在糖尿病性神经病中,轴突和感觉神经元退化途径被激活,导致远端轴突病。烟酰胺腺嘌呤二核苷酸(NAD+)依赖性脱乙酰酶酶,Sirtuin 1(SIRT1),可以防止这些途径的激活并促进轴突再生。在这项研究中,我们测试了感觉神经元中 SIRT1 蛋白的表达增加是否可以预防和逆转高脂肪饮食(HFD)诱导的实验性糖尿病性神经病。我们生成了一种可诱导的转基因小鼠,该小鼠可在神经元中过表达 SIRT1 蛋白(nSIRT1OE Tg)。更高水平的 SIRT1 蛋白定位于大脑皮质和海马神经元核以及背根神经节中小到中型神经元的核和细胞质中。

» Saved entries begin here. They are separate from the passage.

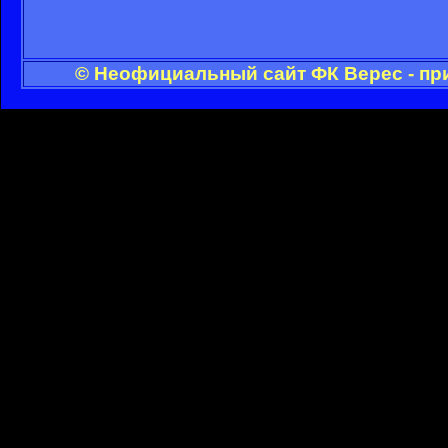
© Неофициальный сайт ФК Верес - пр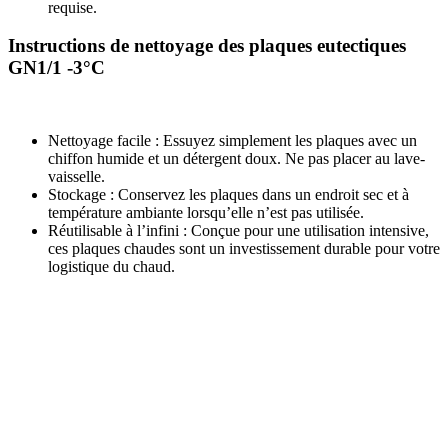
requise.
Instructions de nettoyage des plaques eutectiques
GN1/1 -3°C
Nettoyage facile : Essuyez simplement les plaques avec un
chiffon humide et un détergent doux. Ne pas placer au lave-
vaisselle.
Stockage : Conservez les plaques dans un endroit sec et à
température ambiante lorsqu’elle n’est pas utilisée.
Réutilisable à l’infini : Conçue pour une utilisation intensive,
ces plaques chaudes sont un investissement durable pour votre
logistique du chaud.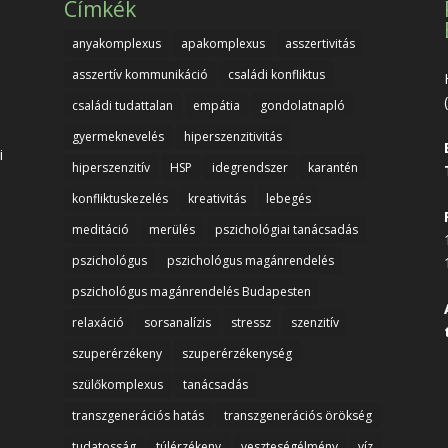
Címkék
anyakomplexus
apakomplexus
asszertivitás
asszertív kommunikáció
családi konfliktus
családi tudattalan
empátia
gondolatnapló
gyermeknevelés
hiperszenzitivitás
i
hiperszenzitív
HSP
idegrendszer
karantén
konfliktuskezelés
kreativitás
lebegés
meditáció
merülés
pszichológiai tanácsadás
pszichológus
pszichológus magánrendelés
pszichológus magánrendelés Budapesten
relaxáció
sorsanalízis
stressz
szenzitív
szuperérzékeny
szuperérzékenység
szülőkomplexus
tanácsadás
transzgenerációs hatás
transzgenerációs örökség
tudatosság
túlérzékeny
veszteségélmény
víz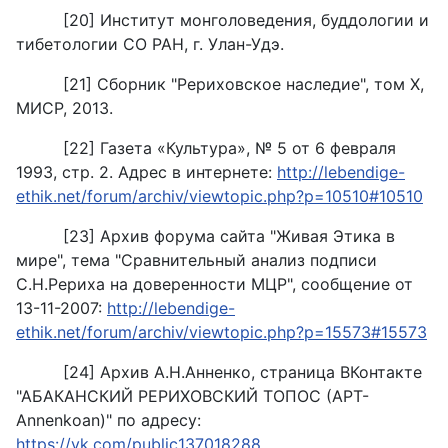
[20] Институт монголоведения, буддологии и
тибетологии СО РАН, г. Улан-Удэ.
[21] Сборник "Рериховское наследие", том X,
МИСР, 2013.
[22] Газета «Культура», № 5 от 6 февраля
1993, стр. 2. Адрес в интернете:
http://lebendige-
ethik.net/forum/archiv/viewtopic.php?p=10510#10510
[23] Архив форума сайта "Живая Этика в
мире", тема "Сравнительный анализ подписи
С.Н.Рериха на доверенности МЦР", сообщение от
13-11-2007:
http://lebendige-
ethik.net/forum/archiv/viewtopic.php?p=15573#15573
[24] Архив А.Н.Анненко, страница ВКонтакте
"АБАКАНСКИЙ РЕРИХОВСКИЙ ТОПОС (АРТ-
Annenkoan)" по адресу:
https://vk.com/public137018288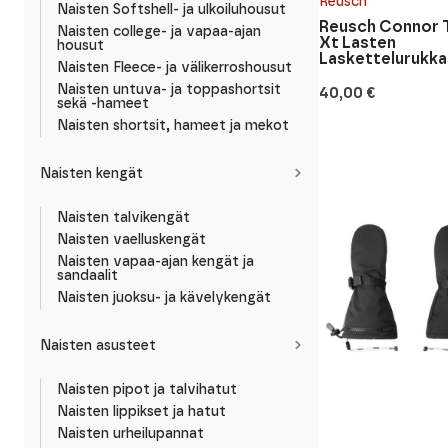
Reusch
Naisten Softshell- ja ulkoiluhousut
Reusch Connor 
Naisten college- ja vapaa-ajan
Xt Lasten
housut
Laskettelurukka
Naisten Fleece- ja välikerroshousut
Naisten untuva- ja toppashortsit
40,00
€
sekä -hameet
Naisten shortsit, hameet ja mekot
Naisten kengät
Naisten talvikengät
Naisten vaelluskengät
Naisten vapaa-ajan kengät ja
sandaalit
Naisten juoksu- ja kävelykengät
Naisten asusteet
Naisten pipot ja talvihatut
Naisten lippikset ja hatut
Naisten urheilupannat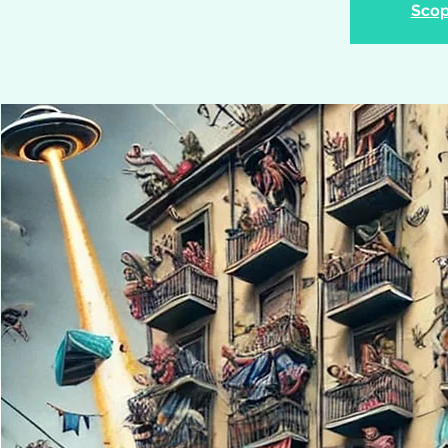
Scopr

野生型和 nSIRT1OE Tg 小鼠分别用对照饮食(6.2%脂肪)或高脂肪饮食(36%脂肪)喂养 2 个月。高脂肪饮食喂养的野生型小鼠出现神经病,表现为运动和感觉神经传导速度异常、机械性痛觉过敏和表皮内神经纤维丧失。相比之下,nSIRT1OE 尽管动物仍保持高血糖,但可预防高脂肪饮食引起的神经病。为了测试 nSIRT1OE 是否会逆转高脂肪饮食诱导的神经病,在动物发生周围神经病后,在高脂肪饮食上激活 nSIRT1OE。在 nSIRT1OE 两个月后,我们观察到神经病的逆转和表皮内神经纤维的增加。与野生型小鼠的成年背根神经节神经元相比,来自 nSIRT1OE 小鼠的培养成年背根神经节神经元在高(30 mM)总葡萄糖下显示出更高的基础和最大呼吸能力。在 nSIRT1OE 小鼠的背根神经节蛋白提取物中,NAD+-消耗酶 PARP1 被失活,主要的脱乙酰化蛋白被鉴定为 E3 蛋白连接酶 NEDD4-1,这是一种在神经退行性疾病中促进轴突生长、再生和蛋白质平衡所必需的蛋白。我们的结果表明,nSIRT1OE 可预防和逆转神经病。增加的线粒体呼吸能力和 NEDD4 激活与神经元过表达 SIRT1 驱动的轴突生长有关。调节 NAD+并因此靶向 Sirtuins 的疗法可能对人类糖尿病性感觉性多发性神经病有益。